Corriere del Mezzogiorno (Campania)
LA POVERA CITTÀ INVISIBILE
Gli episodi di violenza giovanile a Napoli che la cronaca ci restituisce oramai quotidianamente raccontano di una città in piena emergenza sociale. La cosa certo non ci stupisce, dalle colonne di questo giornale decine sono stati i richiami a questo problema negli ultimi anni. Eppure pochissimi sono stati i rimedi messi in atto. Che sia un disagio esteso, un gravissimo problema del mondo contemporaneo che dunque travalica Napoli ed il Mezzogiorno è altrettanto evidente ma qui tutti i problemi sono destinati ad enfatizzarsi perché si incuneano in una realtà socialmente molto difficile. Napoli è una città povera. Povera di servizi, povera di amministrazioni efficienti, povera socialmente, povera di iniziative economiche, povera di educazione, povera di verde, povera di coraggio, povera di visione. Le ricchezze che pure sono tante, dal patrimonio culturale, alla bellezza paesaggistica, alla creatività, alla storia millenaria, alla tradizione intellettuale, alla gioventù numerosa o sono sottoutilizzate o sono disperse. Questo circuito di una povertà che si estende unita ad una ricchezza che si disperde è alimentato da decenni all’interno di un paradigma che sembra non avere via d’uscita. Le elite che governano la città hanno tentato disperatamente di mantenere ognuno le proprie posizioni con un occhio misericordioso ai poveri nel tentativo di non essere sopraffatti dalla violenza che oramai alberga quotidianamente anche nei territori borghesi.
Questo paradigma è fallito. Napoli si è trasformata in una grande periferia dell’Italia e dell’occidente e dentro il suo stesso perimetro.
Discutere oggi di interventi nelle periferie a Napoli non ha più alcun senso: Napoli è una grande area metropolitana in cui la marginalità convive in ogni quartiere e forse per recuperare le eccellenze bisogna andare in quelle che tradizionalmente oggi si chiamano appunto periferie. Il tradizionale rapporto tra centro e periferia è saltato perché non esiste un centro. La povertà, i disservizi, il disagio giovanile, la monnezza hanno divorato la città in tutte le sue articolazioni. Ogni episodio di violenza giovanile è la notifica di questo fallimento.
Di fronte a questo scenario continuare a perpetuare lo stesso schema, invocare gli interventi per la periferia nella speranza che questo contenga la valanga del disagio che travolge la città è miopia allo stato puro.
Chi si illude di superare questa condizione rendendo Napoli una città più «moderna» e più «efficiente», ammesso che questo avvenga, non ha compreso la profondità del problema. Napoli è l’apice della modernità: è la punta dell’iceberg di una società dispersa. La sua condizione di sottosviluppo e di lacerazione dei rapporti sociali esprime, meglio di altre città, l’orizzonte entro il quale si stanno ridisegnando i rapporti globali.

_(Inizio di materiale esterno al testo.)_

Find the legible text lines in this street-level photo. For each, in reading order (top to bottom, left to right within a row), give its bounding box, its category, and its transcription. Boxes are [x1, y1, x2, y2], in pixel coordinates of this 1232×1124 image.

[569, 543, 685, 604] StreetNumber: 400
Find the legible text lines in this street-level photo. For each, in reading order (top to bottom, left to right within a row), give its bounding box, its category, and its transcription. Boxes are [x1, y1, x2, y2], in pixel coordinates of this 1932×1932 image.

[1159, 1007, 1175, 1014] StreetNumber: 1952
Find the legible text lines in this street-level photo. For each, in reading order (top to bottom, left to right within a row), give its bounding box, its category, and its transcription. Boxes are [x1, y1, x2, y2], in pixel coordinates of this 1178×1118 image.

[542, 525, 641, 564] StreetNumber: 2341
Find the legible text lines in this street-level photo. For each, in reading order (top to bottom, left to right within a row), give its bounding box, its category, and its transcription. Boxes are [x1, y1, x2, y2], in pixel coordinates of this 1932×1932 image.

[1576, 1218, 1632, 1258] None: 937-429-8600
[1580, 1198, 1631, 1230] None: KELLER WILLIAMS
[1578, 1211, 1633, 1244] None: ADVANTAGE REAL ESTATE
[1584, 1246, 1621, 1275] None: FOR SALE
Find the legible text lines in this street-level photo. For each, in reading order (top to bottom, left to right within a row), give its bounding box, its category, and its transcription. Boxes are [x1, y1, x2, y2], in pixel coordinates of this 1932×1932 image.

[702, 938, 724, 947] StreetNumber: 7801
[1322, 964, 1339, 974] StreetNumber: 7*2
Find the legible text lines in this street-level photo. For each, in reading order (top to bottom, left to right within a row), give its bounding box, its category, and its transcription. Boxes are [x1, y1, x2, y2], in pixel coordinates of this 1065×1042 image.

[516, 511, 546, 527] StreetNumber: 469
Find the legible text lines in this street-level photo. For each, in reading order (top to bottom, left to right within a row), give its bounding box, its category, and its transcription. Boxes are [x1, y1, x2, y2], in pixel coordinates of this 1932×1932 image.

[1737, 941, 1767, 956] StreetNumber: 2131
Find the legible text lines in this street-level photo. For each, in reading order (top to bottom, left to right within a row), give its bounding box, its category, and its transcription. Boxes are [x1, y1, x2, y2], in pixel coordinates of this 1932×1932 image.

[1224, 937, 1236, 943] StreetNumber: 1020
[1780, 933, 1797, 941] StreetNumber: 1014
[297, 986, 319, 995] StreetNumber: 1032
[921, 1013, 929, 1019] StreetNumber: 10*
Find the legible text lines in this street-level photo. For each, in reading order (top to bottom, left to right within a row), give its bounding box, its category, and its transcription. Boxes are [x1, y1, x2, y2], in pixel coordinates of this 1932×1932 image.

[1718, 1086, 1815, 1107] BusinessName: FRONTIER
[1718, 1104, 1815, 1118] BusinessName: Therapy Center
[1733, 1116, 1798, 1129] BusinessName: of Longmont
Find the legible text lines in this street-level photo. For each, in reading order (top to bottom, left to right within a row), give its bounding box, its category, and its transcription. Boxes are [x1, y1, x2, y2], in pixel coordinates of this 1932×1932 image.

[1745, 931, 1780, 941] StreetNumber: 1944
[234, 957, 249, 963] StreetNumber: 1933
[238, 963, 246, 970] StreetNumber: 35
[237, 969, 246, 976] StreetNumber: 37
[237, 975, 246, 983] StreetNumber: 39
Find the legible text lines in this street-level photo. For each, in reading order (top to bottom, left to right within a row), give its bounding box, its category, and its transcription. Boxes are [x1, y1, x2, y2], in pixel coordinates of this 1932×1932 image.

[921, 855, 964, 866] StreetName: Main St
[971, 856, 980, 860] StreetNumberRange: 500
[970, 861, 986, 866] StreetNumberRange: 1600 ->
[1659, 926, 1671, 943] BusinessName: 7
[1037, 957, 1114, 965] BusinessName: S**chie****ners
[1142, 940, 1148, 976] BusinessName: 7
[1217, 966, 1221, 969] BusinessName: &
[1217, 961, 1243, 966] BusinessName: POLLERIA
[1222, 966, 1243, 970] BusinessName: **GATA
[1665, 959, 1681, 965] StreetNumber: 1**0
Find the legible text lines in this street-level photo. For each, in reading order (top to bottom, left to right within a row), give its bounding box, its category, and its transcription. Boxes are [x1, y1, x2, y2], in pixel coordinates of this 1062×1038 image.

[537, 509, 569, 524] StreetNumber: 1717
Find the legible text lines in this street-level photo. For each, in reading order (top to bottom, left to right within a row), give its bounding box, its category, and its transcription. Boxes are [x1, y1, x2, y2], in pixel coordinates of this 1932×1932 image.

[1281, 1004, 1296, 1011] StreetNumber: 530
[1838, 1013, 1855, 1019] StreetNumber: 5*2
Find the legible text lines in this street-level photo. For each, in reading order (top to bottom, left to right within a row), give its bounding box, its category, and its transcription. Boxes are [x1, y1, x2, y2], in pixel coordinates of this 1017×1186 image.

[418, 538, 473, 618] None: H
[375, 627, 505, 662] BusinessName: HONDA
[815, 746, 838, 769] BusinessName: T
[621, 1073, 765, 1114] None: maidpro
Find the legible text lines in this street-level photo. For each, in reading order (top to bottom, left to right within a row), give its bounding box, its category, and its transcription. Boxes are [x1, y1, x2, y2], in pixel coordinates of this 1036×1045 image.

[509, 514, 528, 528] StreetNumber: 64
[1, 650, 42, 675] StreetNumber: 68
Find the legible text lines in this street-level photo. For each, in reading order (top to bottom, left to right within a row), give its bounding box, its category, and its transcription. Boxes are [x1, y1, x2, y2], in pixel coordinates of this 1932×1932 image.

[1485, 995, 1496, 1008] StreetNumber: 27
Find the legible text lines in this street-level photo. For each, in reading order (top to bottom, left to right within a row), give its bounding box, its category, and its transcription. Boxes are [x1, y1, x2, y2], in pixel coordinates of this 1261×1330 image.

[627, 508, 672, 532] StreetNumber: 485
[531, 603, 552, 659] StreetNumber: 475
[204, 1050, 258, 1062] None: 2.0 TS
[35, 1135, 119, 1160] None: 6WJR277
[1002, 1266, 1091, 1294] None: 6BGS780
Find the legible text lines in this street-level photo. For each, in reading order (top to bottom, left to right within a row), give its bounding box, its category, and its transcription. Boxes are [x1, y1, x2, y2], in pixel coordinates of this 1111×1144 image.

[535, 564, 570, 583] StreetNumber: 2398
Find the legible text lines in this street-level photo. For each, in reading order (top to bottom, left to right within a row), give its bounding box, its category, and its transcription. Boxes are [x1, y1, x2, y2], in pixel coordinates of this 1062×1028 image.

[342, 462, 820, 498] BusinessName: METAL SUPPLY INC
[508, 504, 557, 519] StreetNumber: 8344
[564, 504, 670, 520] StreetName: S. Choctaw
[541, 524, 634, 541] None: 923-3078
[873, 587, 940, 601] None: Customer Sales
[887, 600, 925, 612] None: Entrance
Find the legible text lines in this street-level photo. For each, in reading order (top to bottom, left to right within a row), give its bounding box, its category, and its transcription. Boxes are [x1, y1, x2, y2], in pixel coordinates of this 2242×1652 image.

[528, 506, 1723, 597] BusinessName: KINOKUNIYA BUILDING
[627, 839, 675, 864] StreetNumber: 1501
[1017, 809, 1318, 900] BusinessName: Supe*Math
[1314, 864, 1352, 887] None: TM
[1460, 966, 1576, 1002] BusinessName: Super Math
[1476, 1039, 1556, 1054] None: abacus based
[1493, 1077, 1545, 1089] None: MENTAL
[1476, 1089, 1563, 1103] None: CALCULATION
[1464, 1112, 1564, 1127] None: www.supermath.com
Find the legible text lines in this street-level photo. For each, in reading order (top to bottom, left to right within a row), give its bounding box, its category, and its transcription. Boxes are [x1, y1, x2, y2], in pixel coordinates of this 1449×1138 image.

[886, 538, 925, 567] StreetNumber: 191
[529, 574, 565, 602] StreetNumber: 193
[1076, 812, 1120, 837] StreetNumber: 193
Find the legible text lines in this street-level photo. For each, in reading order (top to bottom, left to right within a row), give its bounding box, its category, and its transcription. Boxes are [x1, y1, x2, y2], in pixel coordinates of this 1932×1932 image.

Abbandonare tutti i vecchi cliché che dominano l’azione pubblica sarebbe già un primo passo. Napoli ha bisogno di una nuova radicale visione.
Ogni azione della pubblica amministrazione avrebbe bisogno di perseguire un solo obiettivo: ridurre il divario e le disuguaglianze. Non si tratta di usare la logora logica dell’inclusività perché anche questa logica è saltata. L’inclusione è perpetrabile solo nella misura in cui il fenomeno da includere è marginale.
Bisogna sperimentare e mettere in campo una visione suggerita dalla modernità di cui è espressione Napoli. Si inizi dal progetto di riqualificazione del Real Albergo dei Poveri. Si dia un segnale chiaro.
Non è tempo di coltivare straordinari progetti espositivi, di costruire l’ennesimo Museo, di inseguire le illusioni del Louvre napoletano. Si restituisca quello spazio alla città.
Lo si faccia interamente diventare un luogo di sperimentazione sociale avanzata. Si chiamino le migliori energie di questa città a gestire quel luogo. Non servono i grandi direttori ma servono ad esempio le «mamme sociali», quelle che persuase da un percorso educativo avanzato sperimentato dai Maestri di Strada hanno scelto di diventare educatrici non solo dei loro figli ma di tutti i ragazzi dispersi. Orizzonte questo disegnato da Italo Calvino nelle sue «Città invisibili»: L’inferno dei viventi non è qualcosa che sarà; se ce n’è uno, è quello che è già qui, l’inferno che abitiamo tutti i giorni, che formiamo stando insieme. Due modi ci sono per non soffrirne. Il primo riesce facile a molti: accettare l’inferno e diventarne parte fino al punto di non vederlo più. Il secondo è rischioso ed esige attenzione ed apprendimento continui: cercare e saper riconoscere chi e cosa, in mezzo all’inferno, non è inferno, e farlo durare e dargli spazio.